Click on Run. To see the evaluation, just right-click on the Evaluate Model, select Evaluation results and then click on Visualize.
The coefficient of determination (also known as R squared value) for motor UPDRS is about 90%. It is a statistical metric indicating how well a model fits the data. For demo purposes this percentage is enough, but depending on the situation in a real case it must be improved.
After some tests we could see that predictions are occuring as expected. Our output on Score Model is returning with two columns (because we were comparing results previously). But now we just want prediction values as output, so let's remove the total_UPDRS column.
To do this, you can remove the Evaluate Model, drag the Select Columns in Dataset item and connect it with the Score Model. The image below shows how it should be:
Now click on Select Columns in Dataset, go to Properties and click on Launch column selector button. On the left, click on With Rules and No Columns. Select Include, column names and enter the Scored Labels column name.
Confirm the column name and then click on Run. We finished our training experiment for total UPDRS prediction!
Converting to predictive experiment
Before deploying the web service, it is necessary to convert the training experiment to a predictive experiment.

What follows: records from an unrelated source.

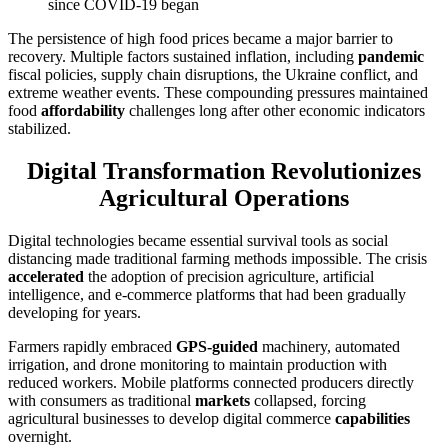
since COVID-19 began
The persistence of high food prices became a major barrier to
recovery. Multiple factors sustained inflation, including
pandemic
fiscal policies, supply chain disruptions, the Ukraine conflict, and
extreme weather events. These compounding pressures maintained
food
affordability
challenges long after other economic indicators
stabilized.
Digital Transformation Revolutionizes
Agricultural Operations
Digital technologies became essential survival tools as social
distancing made traditional farming methods impossible. The crisis
accelerated
the adoption of precision agriculture, artificial
intelligence, and e-commerce platforms that had been gradually
developing for years.
Farmers rapidly embraced
GPS-guided
machinery, automated
irrigation, and drone monitoring to maintain production with
reduced workers. Mobile platforms connected producers directly
with consumers as traditional
markets
collapsed, forcing
agricultural businesses to develop digital commerce
capabilities
overnight.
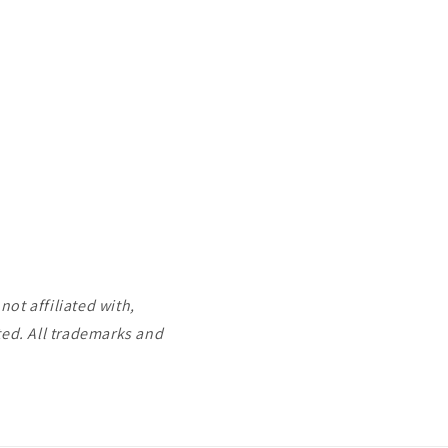
ot affiliated with,
ted. All trademarks and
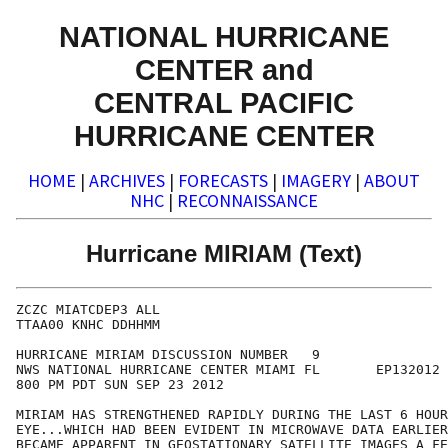
NATIONAL HURRICANE
CENTER and
CENTRAL PACIFIC
HURRICANE CENTER
HOME
|
ARCHIVES
|
FORECASTS
|
IMAGERY
|
ABOUT
NHC
|
RECONNAISSANCE
Hurricane MIRIAM (Text)
ZCZC MIATCDEP3 ALL

TTAA00 KNHC DDHHMM

HURRICANE MIRIAM DISCUSSION NUMBER   9

NWS NATIONAL HURRICANE CENTER MIAMI FL       EP132012

800 PM PDT SUN SEP 23 2012

MIRIAM HAS STRENGTHENED RAPIDLY DURING THE LAST 6 HOUR
EYE...WHICH HAD BEEN EVIDENT IN MICROWAVE DATA EARLIER
BECAME APPARENT IN GEOSTATIONARY SATELLITE IMAGES A FE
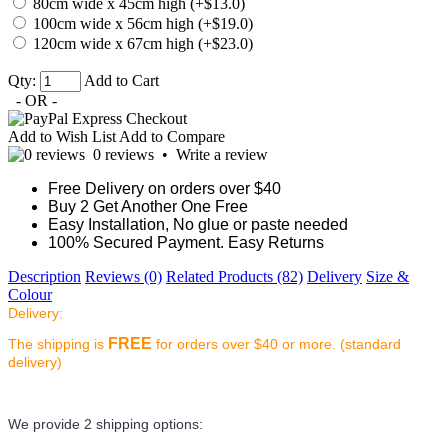
80cm wide x 45cm high (+$13.0)
100cm wide x 56cm high (+$19.0)
120cm wide x 67cm high (+$23.0)
Qty:
Add to Cart
- OR -
Add to Wish List
Add to Compare
0 reviews
•
Write a review
Free Delivery on orders over $40
Buy 2 Get Another One Free
Easy Installation, No glue or paste needed
100% Secured Payment. Easy Returns
Description
Reviews (0)
Related Products (82)
Delivery
Size &
Colour
Delivery:
FREE
The shipping is
for orders over $40 or more. (standard
delivery)
We provide 2 shipping options:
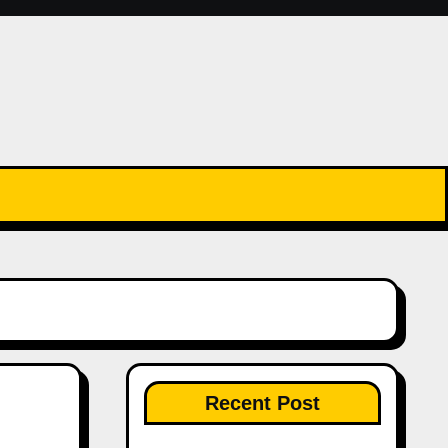
Recent Post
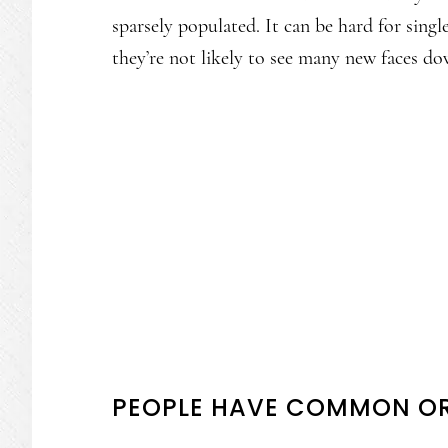
sparsely populated. It can be hard for sing
they’re not likely to see many new faces dow
PEOPLE HAVE COMMON OR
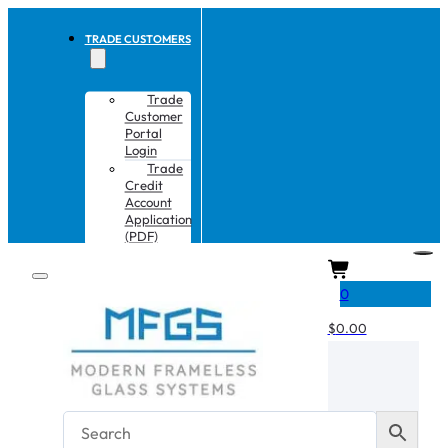
TRADE CUSTOMERS
Trade
Customer
Portal
Login
Trade
Credit
Account
Application
(PDF)
CART
0
$
0.00
No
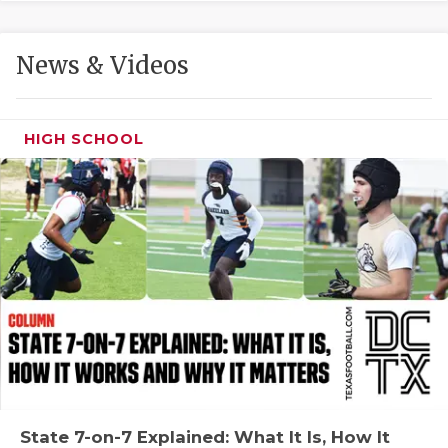
GAME-CHAN
HATTIE B'S
News & Videos
HEART OF A
LOVE OF TH
HIGH SCHOOL
MOST DRIVE
MR. AND MI
MR. TEXAS 
MR. TEXAS 
NORTH TEXA
OLLIE’S PA
PERFORMANC
State 7-on-7 Explained: What It Is, How It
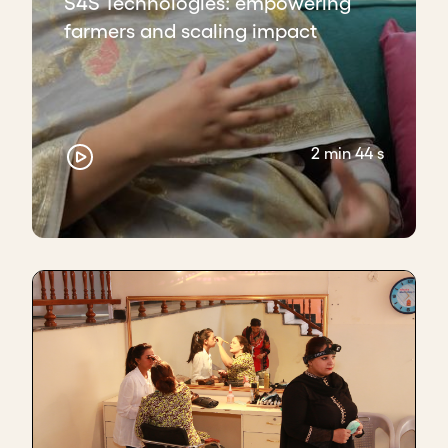
S4S Technologies: empowering
farmers and scaling impact
2 min 44 s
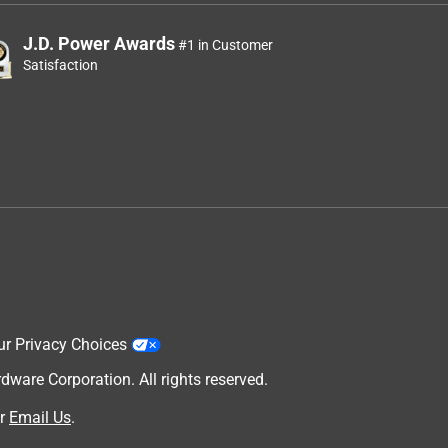
J.D. Power Awards
#1 in Customer
Satisfaction
ur Privacy Choices
are Corporation. All rights reserved.
r
Email Us
.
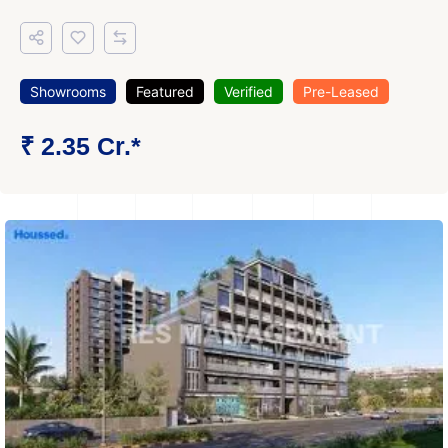
Showrooms
Featured
Verified
Pre-Leased
₹ 2.35 Cr.*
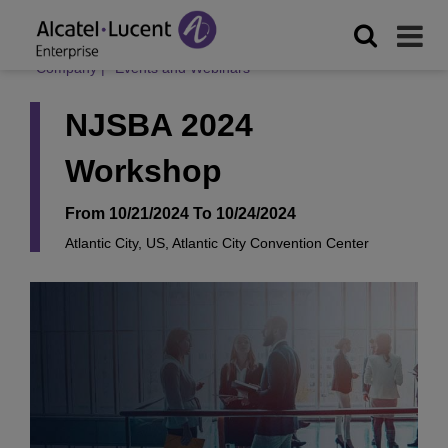
Company
|
Events and Webinars
NJSBA 2024
Workshop
From 10/21/2024 To 10/24/2024
Atlantic City, US, Atlantic City Convention Center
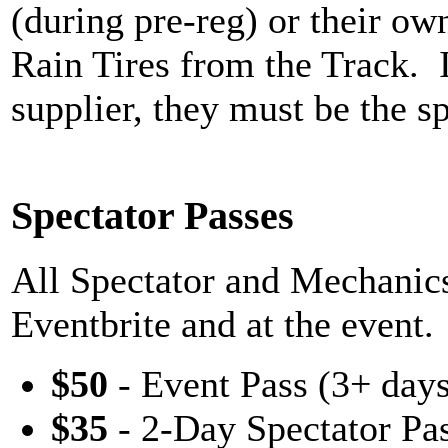
(during pre-reg) or their ow
Rain Tires from the Track. 
supplier, they must be the sp
Spectator Passes
All Spectator and Mechanics
Eventbrite and at the event.
$50
- Event Pass (3+ days
$35
- 2-Day Spectator Pa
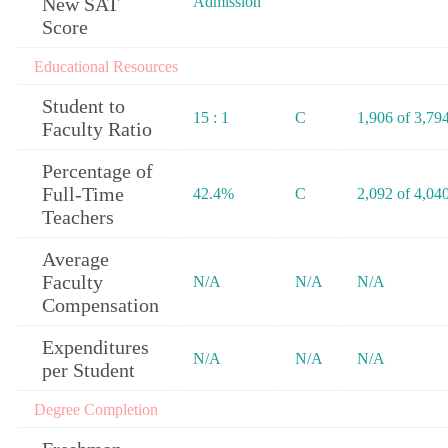
New SAT
Admission
Score
Educational Resources
Student to
15 : 1
C
1,906 of 3,79
Faculty Ratio
Percentage of
Full-Time
42.4%
C
2,092 of 4,04
Teachers
Average
Faculty
N/A
N/A
N/A
Compensation
Expenditures
N/A
N/A
N/A
per Student
Degree Completion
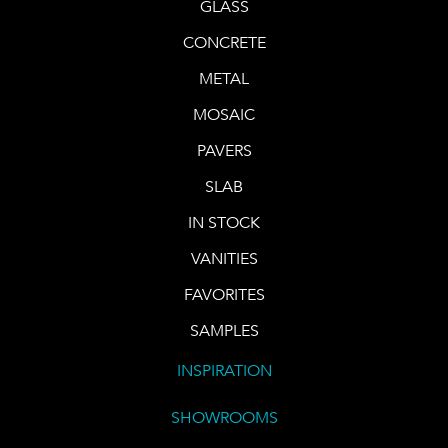
GLASS
CONCRETE
METAL
MOSAIC
PAVERS
SLAB
IN STOCK
VANITIES
FAVORITES
SAMPLES
INSPIRATION
SHOWROOMS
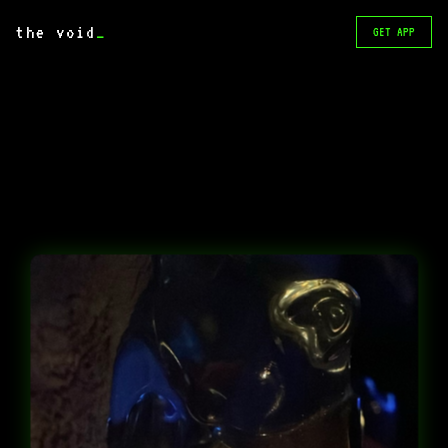
the void
_
GET APP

This convertion will add some items, as Web service input and Weeb service output, and remove unnecessary items. Click on Set Up Web Service, then Predictive Web Service [Recommended].
It will automatically convert your training experiment to a predictive experiment, so users can send data to your model and receive your model's predictions. For more information about experiment convertion, see Convert a Machine Learning training experiment to a predictive experiment.
Now Run your predictive experiment. By default, the Web service input item will set all columns of the dataset as input parameters. As we don't want total UPDRS as input (because the prediction have to be an output), we need to change input parameters. Drag a Select Columns in Dataset item, connect it with the Import Data and connect its output port with the right input port of Score Model.
Click on Select Columns in Dataset, go to Properties and click on Launch column selector button. On the left, click on With Rules and All Columns. Select Exclude, column names and enter the total_UPDRS column name. After confirming the column name, click on Run.
If you want to change the Scored Labels column name as output, you can use the Edit Metadata item. Drag and connect it between the Score Model and Web service output.
On Properties, click on Launch column selector button. On With Rules select No Columns, then select Include, column names and enter the Scored Labels column name. Click on the confirm button.
Now click on the Edit Metadata item, go to Properties and enter the output name that you desire in New column names field. Then, click on Run.
Deploying the Machine Learning Web Service
Click on Deploy Web Service and then select Deploy Web Service [New] Preview.
A new page will open and you need to provide a web service name and a price plan. There is a free plan option if you intend to use the web service just for tests. Then, click on Deploy button.
Let's test if the web service is running as expected? When the deploy is complete, a new page will open and you can click on Test Web Service.
Enter the input values and then click on Test Request-Response button.
The web service is working! On the right side you can see the predicted outcome. If you want to integrate the web service with your C#, Python or R application you can click on Consume tab and go to Sample Code section.
Conclusion
As we could see, Azure Machine Learning can be applied in a lot of different scenarios. For predictive analytics, the biggest challenge is defining what learning algorithm you should use and what data are relevant to solve the problem. Dragging items are very intuitive and you don't necessarily need to write code for simple tasks.
In few minutes you can create an amazing predictive analytics solution using the power of cloud computing. Embrace the digital transformation!